I have an emergency injection kit I carry, in case I get into a situation (like an accident) where emergency response is not immediate enough. Its meant tide you over long enough until fluids and IV steroids can be administered.
One of my biggest challenges is finding ways of eliminating unnecessary stress. That, for me, is figuring out how to keep my work ethics under control, or keeping toxic relationships out of my life or at arm's length. It also means how to handle life challenges and problems in such a way that it doesn't eat me alive, or I don't stew over things. In this blog, I'll likely write about my adventures in searching for that sweet spot with my health. Finding a good balance with stress, know when something is too much, and how to set up boundaries.
Hugo is my not-quite-three-year-old Boxer. He is a very complex dog: he can be playful, but then suddenly cranky and sullen. He'll want to eat whatever you're eating, but when you finally give him a little bit of what he's been literally drooling for, he'll roll it around his palate a few seconds, spit it out, then stare at you in disgust, as if you've just pranked him.

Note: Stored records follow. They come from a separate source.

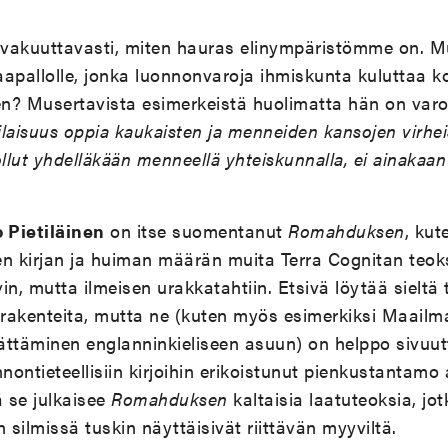
vakuuttavasti, miten hauras elinympäristömme on. M
aapallolle, jonka luonnonvaroja ihmiskunta kuluttaa
n? Musertavista esimerkeistä huolimatta hän on varo
ilaisuus oppia kaukaisten ja menneiden kansojen virheis
ollut yhdelläkään menneellä yhteiskunnalla, ei ainaka
Pietiläinen
on itse suomentanut
Romahduksen
, ku
en kirjan ja huiman määrän muita Terra Cognitan teo
in, mutta ilmeisen urakkatahtiin. Etsivä löytää sieltä 
rakenteita, mutta ne (kuten myös esimerkiksi Maail
ättäminen englanninkieliseen asuun) on helppo sivuut
nnontieteellisiin kirjoihin erikoistunut pienkustantamo
tä se julkaisee
Romahduksen
kaltaisia laatuteoksia, jot
silmissä tuskin näyttäisivät riittävän myyviltä.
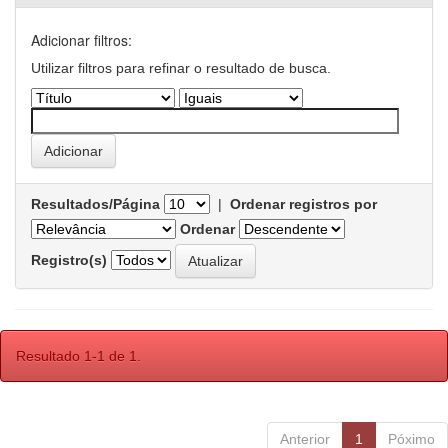
Adicionar filtros:
Utilizar filtros para refinar o resultado de busca.
Resultados/Página
|
Ordenar registros por
Ordenar
Registro(s)
Resultado 1-1 de 1.
Anterior
1
Póximo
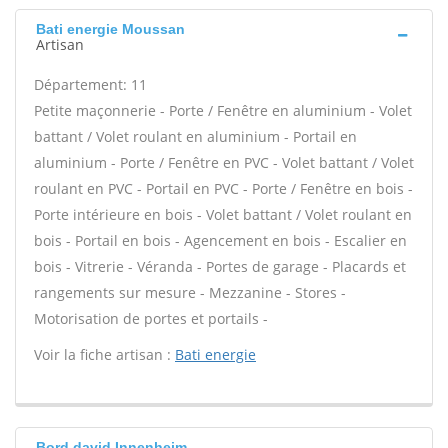
Bati energie Moussan
Artisan
Département: 11
Petite maçonnerie - Porte / Fenêtre en aluminium - Volet
battant / Volet roulant en aluminium - Portail en
aluminium - Porte / Fenêtre en PVC - Volet battant / Volet
roulant en PVC - Portail en PVC - Porte / Fenêtre en bois -
Porte intérieure en bois - Volet battant / Volet roulant en
bois - Portail en bois - Agencement en bois - Escalier en
bois - Vitrerie - Véranda - Portes de garage - Placards et
rangements sur mesure - Mezzanine - Stores -
Motorisation de portes et portails -
Voir la fiche artisan :
Bati energie
Bord david Innenheim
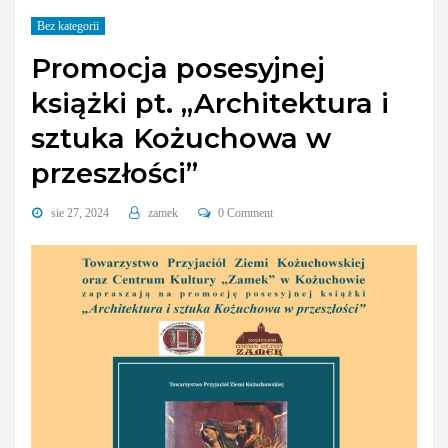
Bez kategorii
Promocja posesyjnej
książki pt. „Architektura i
sztuka Kożuchowa w
przeszłości”
sie 27, 2024
zamek
0 Comment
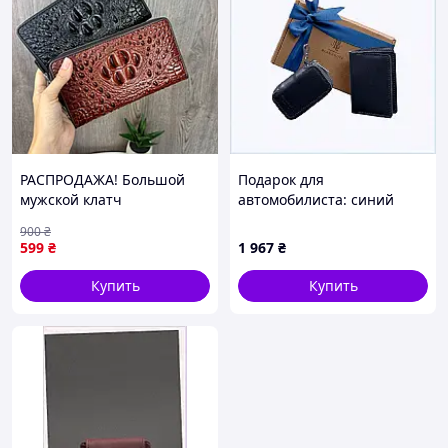
РАСПРОДАЖА! Большой
Подарок для
мужской клатч
автомобилиста: синий
рептилия,портмоне
набор БланкНот в коробке
900
₴
кошелек DS
86X03C655T
599
₴
1 967
₴
Купить
Купить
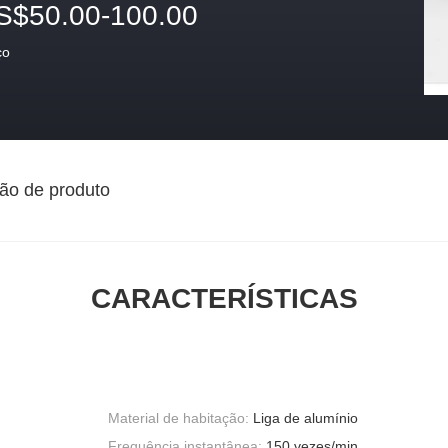
S$50.00-100.00
ço
ão de produto
CARACTERÍSTICAS
Material de habitação:
Liga de alumínio
Frequência instantânea:
150 vezes/min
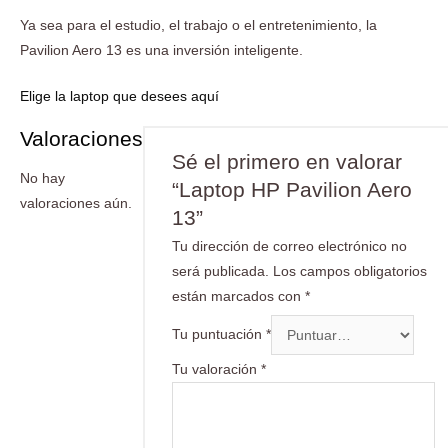
Ya sea para el estudio, el trabajo o el entretenimiento, la
Pavilion Aero 13 es una inversión inteligente.
Elige la laptop que desees aquí
Valoraciones
Sé el primero en valorar
No hay
“Laptop HP Pavilion Aero
valoraciones aún.
13”
Tu dirección de correo electrónico no
será publicada.
Los campos obligatorios
están marcados con
*
Tu puntuación
*
Tu valoración
*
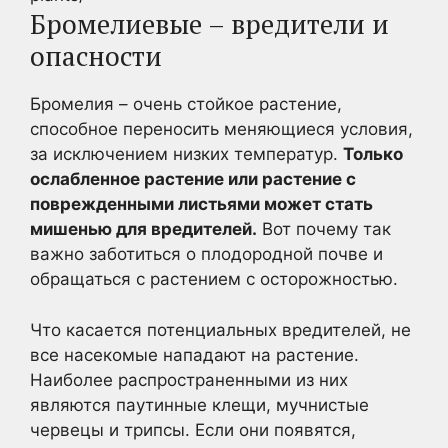
Бромелиевые – вредители и
опасности
Бромелия – очень стойкое растение,
способное переносить меняющиеся условия,
за исключением низких температур.
Только
ослабленное растение или растение с
поврежденными листьями может стать
мишенью для вредителей.
Вот почему так
важно заботиться о плодородной почве и
обращаться с растением с осторожностью.
Что касается потенциальных вредителей, не
все насекомые нападают на растение.
Наиболее распространенными из них
являются паутинные клещи, мучнистые
червецы и трипсы. Если они появятся,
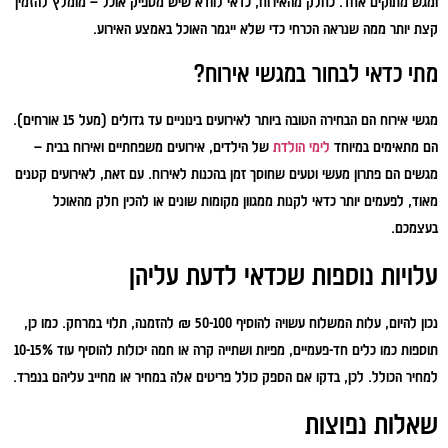
ומגש מתוקים אחד. כחלק מהאירוח, כדאי לוודא שיש מספיק אוכל – מומלץ להזמין
קצת יותר ממה שנראה הכרחי כדי שלא ייגמר האוכל באמצע האירוע.
מתי כדאי לבחור במגשי אירוח?
מגשי אירוח הם הבחירה הטובה ביותר לאירועים בינוניים עד גדולים (מעל 15 אורחים).
הם מתאימים במיוחד
לימי הולדת
של הילדים, אירועים משפחתיים ואירוח בבית –
מגשים הם פתרון מעשי וטעים שחוסך זמן בהכנות לאירוח. עם זאת, לאירועים קטנים
מאוד, לפעמים יותר כדאי לקנות ממגוון מקומות שונים או להכין חלק מהאוכל
בעצמכם.
עלויות נוספות שכדאי לדעת עליהן
נכון להיום, עלות המשלוח עשויה להוסיף 50-100 ₪ להזמנה, תלוי במרחק. כמו כן,
תוספות כמו כלים חד-פעמיים, מפיות ושתייה קרה או חמה יכולות להוסיף עוד 10-15%
למחיר הכולל. לכן, בדקו אם הספק כולל פריטים אלה במחיר או מחייב עליהם בנפרד.
שאלות נפוצות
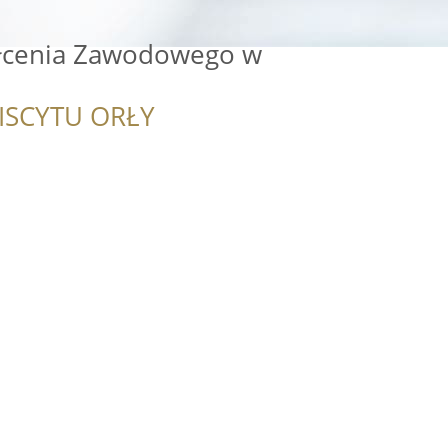
łcenia Zawodowego w
ISCYTU ORŁY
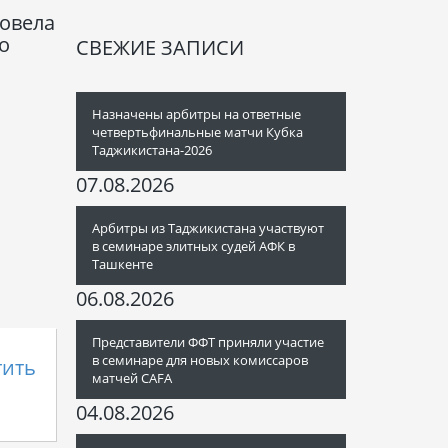
овела
о
СВЕЖИЕ ЗАПИСИ
Назначены арбитры на ответные
четвертьфинальные матчи Кубка
Таджикистана-2026
07.08.2026
Арбитры из Таджикистана участвуют
в семинаре элитных судей АФК в
Ташкенте
06.08.2026
Представители ФФТ приняли участие
в семинаре для новых комиссаров
тить
матчей CAFA
04.08.2026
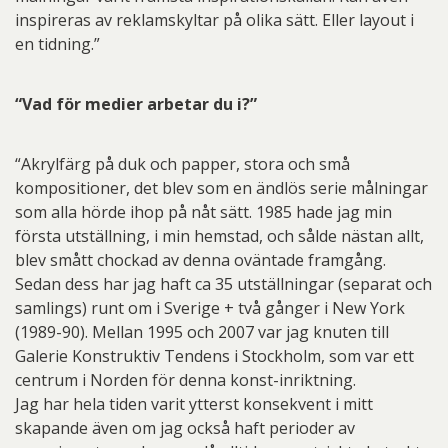
inspireras av reklamskyltar på olika sätt. Eller layout i
en tidning.”
“Vad för medier arbetar du i?”
“Akrylfärg på duk och papper, stora och små
kompositioner, det blev som en ändlös serie målningar
som alla hörde ihop på nåt sätt. 1985 hade jag min
första utställning, i min hemstad, och sålde nästan allt,
blev smått chockad av denna oväntade framgång.
Sedan dess har jag haft ca 35 utställningar (separat och
samlings) runt om i Sverige + två gånger i New York
(1989-90). Mellan 1995 och 2007 var jag knuten till
Galerie Konstruktiv Tendens i Stockholm, som var ett
centrum i Norden för denna konst-inriktning.
Jag har hela tiden varit ytterst konsekvent i mitt
skapande även om jag också haft perioder av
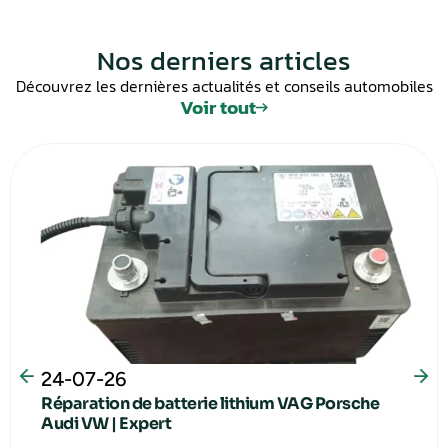
Nos derniers articles
Découvrez les dernières actualités et conseils automobiles
Voir tout
24-07-26
Réparation de batterie lithium VAG Porsche
Audi VW | Expert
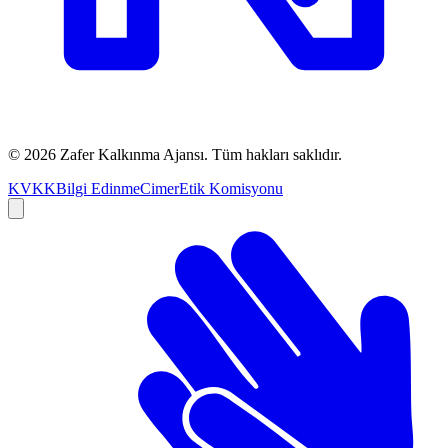
©
2026
Zafer Kalkınma Ajansı. Tüm hakları saklıdır.
KVKK
Bilgi Edinme
Cimer
Etik Komisyonu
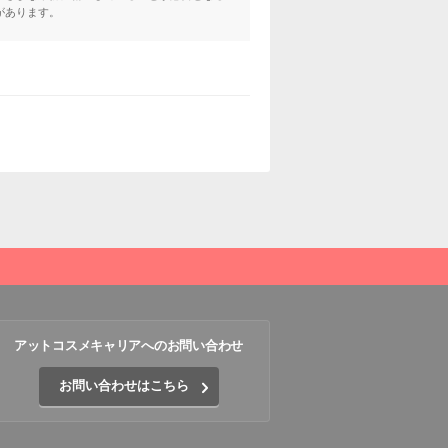
があります。
アットコスメキャリアへのお問い合わせ
お問い合わせはこちら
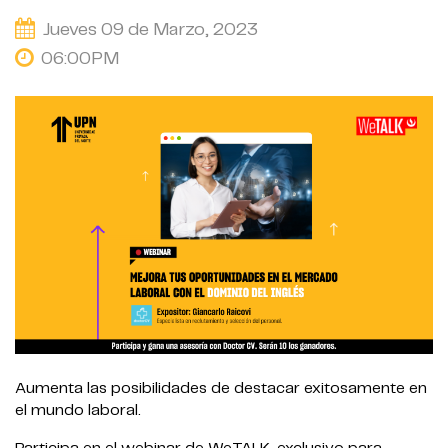
Jueves 09 de Marzo, 2023
06:00PM
Aumenta las posibilidades de destacar exitosamente en
el mundo laboral.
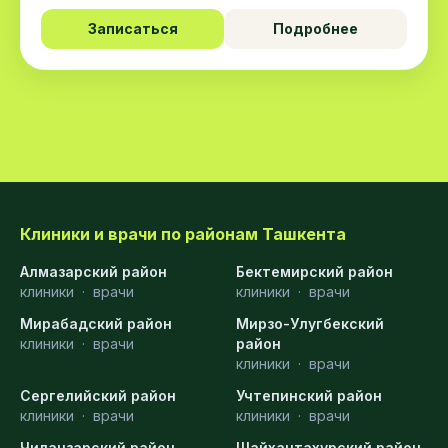
Записаться
Подробнее
Клиники и врачи по районам Ташкента
Алмазарский район
Бектемирский район
клиники
·
врачи
клиники
·
врачи
Мирабадский район
Мирзо-Улугбекский
клиники
·
врачи
район
клиники
·
врачи
Сергелийский район
Учтепинский район
клиники
·
врачи
клиники
·
врачи
Чиланзарский район
Шайхантахурский район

I think he may be an old soul; while he does have typical Boxer traits (jumps, plays, kinda dumb, wiggles his butt a lot), he does appear to get lost in thought. After a few minutes of Deep Thoughts, he'll come over to me, whine a little, and want an ear scratch or belly rub. He'll thank me with a hearty lick to the face, then settle down for one of several daily naps, usually right next to me on the couch.
Sometimes I'll talk to him about my day, or things that bother me. I know he listens because if I raise my voice, he'll appear quite concerned. Sometimes he'll "talk" back, a sort of Scooby Doo sounding retort, and if I don't let him get air time, he'll get frustrated and speak louder and louder until he starts barking at me in utter exasperation.
So to honor him, I am calling this blog "Hugo Howls". I want a place where I can talk a bit about the very real issues of having an autoimmune disease that literally saps my life energy, or what it can be like being an old-school visual artist, or the pitfalls of dealing with chronic pain. Sometimes I want to talk about my dogs (I also have a Boxer named Duke), weird things about my hometown, or the art of fishkeeping. Really though, I just like talking a lot.